DOCUMENT EXTRACT
____________________
The Stressful and Awesome Junior Wheelchair Sports CampAugust 27, 2013
Cottage Rehabilitation Hospital, UCSB Department of Recreation and Vapur, July 22-26, 2013
Every summer, about 45 children and teens with disabling diseases, disorders and spinal cord injuries come from far and wide to the UCSB Recreation Center for a week of intense sporting organized by Santa Barbara Cottage Rehabilitation Hospital. They play basketball and volleyball, racquetball and rugby. They go swimming and handcycling, and have tennis lessons with three-time Paralympian, Anthony Lara. They also engage in adventure activities such as kayaking, ropes course, SCUBA and, of course, what kind of sports camp would be complete without rock climbing?
Real interest in adaptive climbing has been sparked among many wheelchair users across the globe. Perhaps it is the sport of rock climbing becoming more mainstream, or maybe inspiration from famous disabled athletes such as blind mountaineer, Erik Weihenmayer, incomplete tetraplegic competition climber, Fran Brown and the more recent scaling of El Capitan by Stephen Wampler, who has cerebral palsy. Either way, despite the growing interest, working with people with disabilities is still a very complex and out of the ordinary thing for most vertical sports professionals and high angle rope workers.
The Junior Wheelchair Sports Camp has both excited and panicked me for nearly a decade. Beyond the usual concerns that come with any children’s program, including the naturally worrisome parents and doting caretakers, each year purports a completely new test for me and my staff. The kids come to us both excited and terrified themselves, and we are responsible for the quality of their experience.
As vertical world risk managers, harnessing and handling these courageous 6 to 19 year-olds is some of the most challenging work we do. Helping them get to the top isn’t the hard part; we have strong arms and mechanical advantage to thank for that. It is more the meticulous setup and unconventional hard and soft skills that go with it.
We rely on camp staff and volunteers to ask the right questions and transfer the person when necessary for outfitting. Even in my 9th year, I still feel uncomfortable asking whether a camper can support him/herself while we slip the harness on. And while those aforementioned inspirational climbers have painstakingly whittled their systems down to a science, we are given but minutes to determine a specialized setup for each child.
“You’re pretty buff, right?” I ask a camper named Alex from one of the younger groups. This is my standard question for those with high functioning upper bodies. “Yesss!” he replied in a deep voice, flexing his biceps, fists clenched overhead with a bodybuilder grunt.
Alongside the lighthearted joking nature, this is actually useful information when determining how to connect campers into the system; the stronger their arm and trunk strength, the less intensive the harnessing. Able-bodied rock climbers take their basic abilities for granted, using core strength to stay upright during a fall.
____________________
(Transcribed page contents)
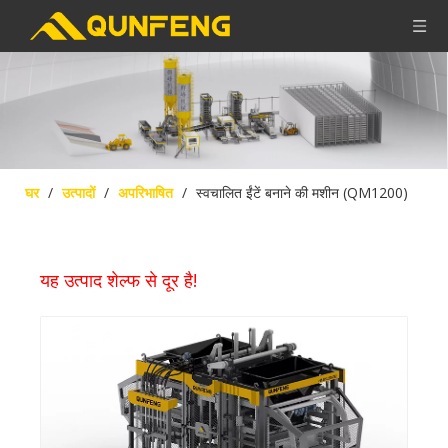
घर
/
उत्पादों
/
अपरिभाषित
/
स्वचालित ईंटें बनाने की मशीन (QM1200)
यह उत्पाद शेल्फ से दूर है!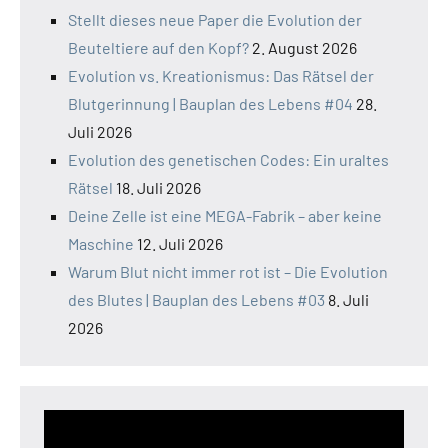
Stellt dieses neue Paper die Evolution der
Beuteltiere auf den Kopf?
2. August 2026
Evolution vs. Kreationismus: Das Rätsel der
Blutgerinnung | Bauplan des Lebens #04
28.
Juli 2026
Evolution des genetischen Codes: Ein uraltes
Rätsel
18. Juli 2026
Deine Zelle ist eine MEGA-Fabrik – aber keine
Maschine
12. Juli 2026
Warum Blut nicht immer rot ist – Die Evolution
des Blutes | Bauplan des Lebens #03
8. Juli
2026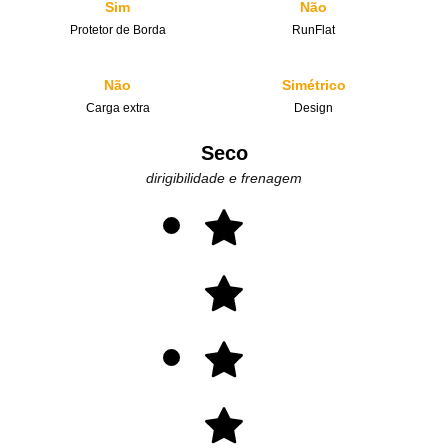
Sim
Não
Protetor de Borda
RunFlat
Não
Simétrico
Carga extra
Design
Seco
dirigibilidade e frenagem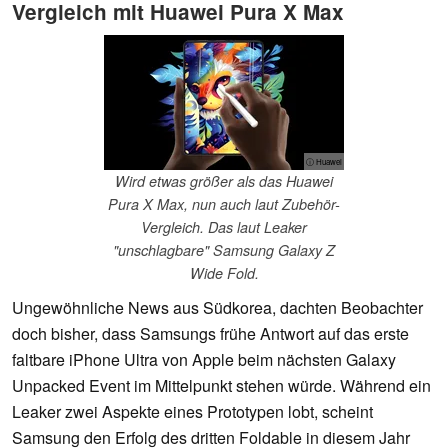
Vergleich mit Huawei Pura X Max
ⓘ Huawei
Wird etwas größer als das Huawei
Pura X Max, nun auch laut Zubehör-
Vergleich. Das laut Leaker
"unschlagbare" Samsung Galaxy Z
Wide Fold.
Ungewöhnliche News aus Südkorea, dachten Beobachter
doch bisher, dass Samsungs frühe Antwort auf das erste
faltbare iPhone Ultra von Apple beim nächsten Galaxy
Unpacked Event im Mittelpunkt stehen würde. Während ein
Leaker zwei Aspekte eines Prototypen lobt, scheint
Samsung den Erfolg des dritten Foldable in diesem Jahr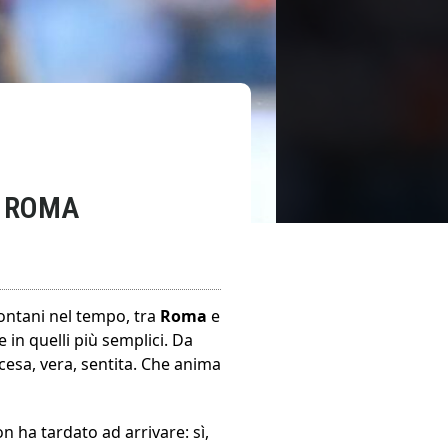
E ROMA
lontani nel tempo, tra
Roma
e
 in quelli più semplici. Da
ccesa, vera, sentita. Che anima
on ha tardato ad arrivare: sì,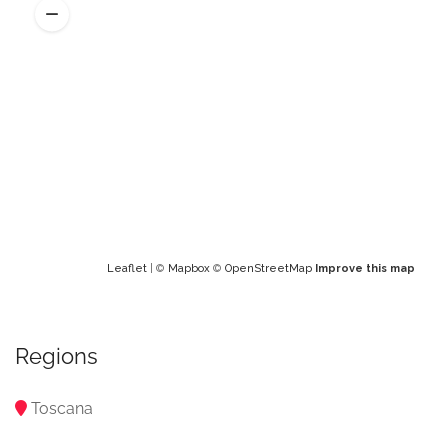
Leaflet
| ©
Mapbox
©
OpenStreetMap
Improve this map
Regions
Toscana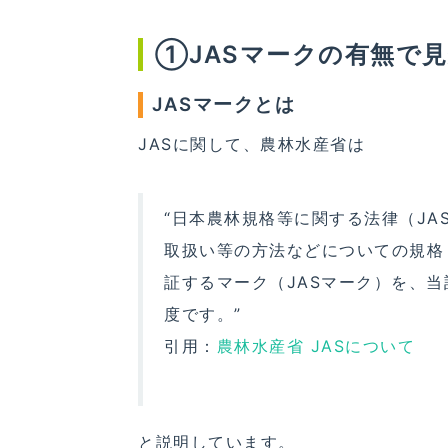
①JASマークの有無で
JASマークとは
JASに関して、農林水産省は
“日本農林規格等に関する法律（JA
取扱い等の方法などについての規格（
証するマーク（JASマーク）を、
度です。”
引用：
農林水産省 JASについて
と説明しています。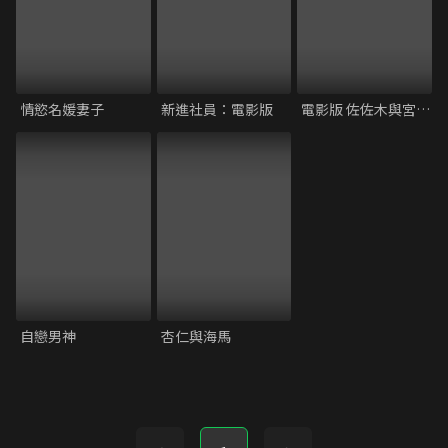
情慾名媛妻子
新進社員：電影版
電影版 佐佐木與宮野 畢業篇
自戀男神
杏仁與海馬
____________________
COMPLETE THE FOLLOWING
(a) In the sports camp article, who gives the campers tennis lessons?
(b) Return the passage of the sports camp article between "The Stressful and" and "without rock climbing?", inclusive.
Work from the sports camp article alone.

OUTPUTS IN ORDER
(a) Three-time Paralympian Anthony Lara.

(b)
The Stressful and Awesome Junior Wheelchair Sports CampAugust 27, 2013
Cottage Rehabilitation Hospital, UCSB Department of Recreation and Vapur, July 22-26, 2013
Every summer, about 45 children and teens with disabling diseases, disorders and spinal cord injuries come from far and wide to the UCSB Recreation Center for a week of intense sporting organized by Santa Barbara Cottage Rehabilitation Hospital. They play basketball and volleyball, racquetball and rugby. They go swimming and handcycling, and have tennis lessons with three-time Paralympian, Anthony Lara. They also engage in adventure activities such as kayaking, ropes course, SCUBA and, of course, what kind of sports camp would be complete without rock climbing?